Mascot in the Cloud
Cloud computing is the IT paradigm of our times. More and more business services and applications are delivered as a subscription service, where the software runs in a data centre somewhere, operated by a third-party cloud platform. We are often asked whether you can run Mascot Server “in the cloud” and if so, whether it’s the right solution. The answers are yes and, as ever in life, it depends.
Two types of cloud delivery
It’s useful to separate cloud services into two broad categories: Software as a Service (SaaS) and Infrastructure as a Service (IaaS). SaaS used to be just called web-based software: you pay a recurring subscription fee, the software runs on a third-party server and you access the functionality using a web browser. E-mail services are the classic example, and many common office applications like accounting packages and document processing are now delivered this way.
Infrastructure as a service is a different model. A cloud provider allocates a virtual machine (VM) for you, and you pay for the resource usage (CPU, memory, disk, network). You can install anything you like in the VM, although often it’s used as the backend for providing a software service. In fact, SaaS is often implemented on top of IaaS. In both cases, the VM runs somewhere in a data centre operated by the cloud provider.
Note that SaaS is not the same as a licence subscription. Some software product licences are available as a subscription, where you pay a monthly or annual fee for the licence, but the software is installed on your own PC. Software as a service includes running and maintaining the hardware and software as well as a subscription fee for the software licence.
Mascot subscription service?
SaaS is a good delivery model for a variety of web-based services that have relatively low resource requirements per user, little need for user-specific customisation, can benefit from economies of scale and have a large number of potential users. Conversely, SaaS is not a good choice for applications that use large or unpredictable amounts of CPU time or RAM per user or move multi-gigabyte files around. These lead to high underlying costs, so you never reach economies of scale: adding users will cost you more than the increase in subscription income.
We don’t provide Mascot Server or Mascot Distiller under a SaaS model, because proteomics data processing rarely fits the SaaS mould. Consider the typical Mascot workflow. A raw file arrives from the instrument; the file is peak picked and converted to MGF, then sent to Mascot Server for database searching; and the results are downloaded to a client application like Mascot Distiller, which runs quantitation and other post-processing.
Each step has huge variability. Both the raw file and the MGF file can be small or several gigabytes in size. Limiting the service to small files makes it less useful, but allowing large files makes network usage and storage per user unpredictable. A single experiment can have one or dozens of MS/MS runs. The database could be small or very large. The search duration is very hard to predict from the search parameters, unless you apply severe restrictions to control the size of the search space. Quantitation can take less or more time than the database search. Unless you’re using a basic workflow, you will need to customise the database, search parameters, quantitation method, and so on to match the experiment.
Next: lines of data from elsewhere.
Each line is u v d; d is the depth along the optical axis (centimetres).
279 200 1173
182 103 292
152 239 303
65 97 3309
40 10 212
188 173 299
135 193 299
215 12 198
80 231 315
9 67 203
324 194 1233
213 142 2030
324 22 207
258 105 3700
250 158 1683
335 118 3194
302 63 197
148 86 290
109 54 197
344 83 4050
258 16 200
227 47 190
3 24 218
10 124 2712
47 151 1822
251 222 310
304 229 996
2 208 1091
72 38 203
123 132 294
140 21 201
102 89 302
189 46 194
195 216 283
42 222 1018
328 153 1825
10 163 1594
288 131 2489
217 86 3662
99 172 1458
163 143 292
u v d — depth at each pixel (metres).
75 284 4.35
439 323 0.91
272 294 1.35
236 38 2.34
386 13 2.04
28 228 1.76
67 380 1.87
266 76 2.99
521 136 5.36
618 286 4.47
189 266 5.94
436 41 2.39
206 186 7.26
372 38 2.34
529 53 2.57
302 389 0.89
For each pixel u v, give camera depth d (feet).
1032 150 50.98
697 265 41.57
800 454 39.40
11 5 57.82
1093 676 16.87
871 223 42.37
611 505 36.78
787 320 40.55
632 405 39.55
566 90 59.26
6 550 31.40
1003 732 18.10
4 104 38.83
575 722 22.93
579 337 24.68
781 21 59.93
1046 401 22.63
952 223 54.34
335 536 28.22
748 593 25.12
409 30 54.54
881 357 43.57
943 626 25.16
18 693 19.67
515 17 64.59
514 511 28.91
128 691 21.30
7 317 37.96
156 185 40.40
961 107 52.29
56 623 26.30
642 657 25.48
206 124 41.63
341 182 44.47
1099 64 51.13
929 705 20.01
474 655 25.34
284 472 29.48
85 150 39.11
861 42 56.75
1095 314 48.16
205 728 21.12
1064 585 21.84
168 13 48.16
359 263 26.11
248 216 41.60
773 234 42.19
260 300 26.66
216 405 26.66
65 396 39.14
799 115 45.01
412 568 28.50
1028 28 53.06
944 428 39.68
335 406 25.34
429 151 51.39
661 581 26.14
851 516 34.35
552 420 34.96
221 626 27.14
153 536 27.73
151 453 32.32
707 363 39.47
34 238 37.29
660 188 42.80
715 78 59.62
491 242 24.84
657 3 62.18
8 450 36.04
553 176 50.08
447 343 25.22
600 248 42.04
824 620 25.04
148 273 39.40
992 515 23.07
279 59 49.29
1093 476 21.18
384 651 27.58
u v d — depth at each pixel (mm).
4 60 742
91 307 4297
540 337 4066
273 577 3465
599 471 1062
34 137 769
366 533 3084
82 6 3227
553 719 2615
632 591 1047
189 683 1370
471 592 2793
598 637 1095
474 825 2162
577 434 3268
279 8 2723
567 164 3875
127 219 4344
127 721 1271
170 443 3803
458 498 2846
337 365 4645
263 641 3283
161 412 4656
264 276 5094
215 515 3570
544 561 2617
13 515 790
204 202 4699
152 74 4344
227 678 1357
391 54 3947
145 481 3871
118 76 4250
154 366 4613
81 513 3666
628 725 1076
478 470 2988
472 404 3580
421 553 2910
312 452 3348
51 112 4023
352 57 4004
Adding a bit of SaaS in the middle isn’t useful.
Mascot and Infrastructure as a Service
By contrast, infrastructure as a service is an alternative to buying and maintaining physical hardware. You simply click a button to provision a 32 vCPU virtual machine in the cloud when you need it. The obvious benefit is, there is no upfront capital payment for the hardware and it is available within minutes. You just pay for resource usage, then delete the VM when you’re done.
Mascot Server can be run on any IaaS platform that provides virtual machines with Intel or AMD processors. We’ve added a help page, Mascot Server in the cloud, that describes the software architecture and provisioning requirements. The virtual CPU, RAM and disk requirements are basically the same as in general hardware virtualisation, except a cloud platform typically gives less choice about CPU core mapping. The main thing to bear in mind is, Mascot Server is designed to provide a high-throughput database search service that is available 24/7. It’s not designed to be stopped and started for every database search.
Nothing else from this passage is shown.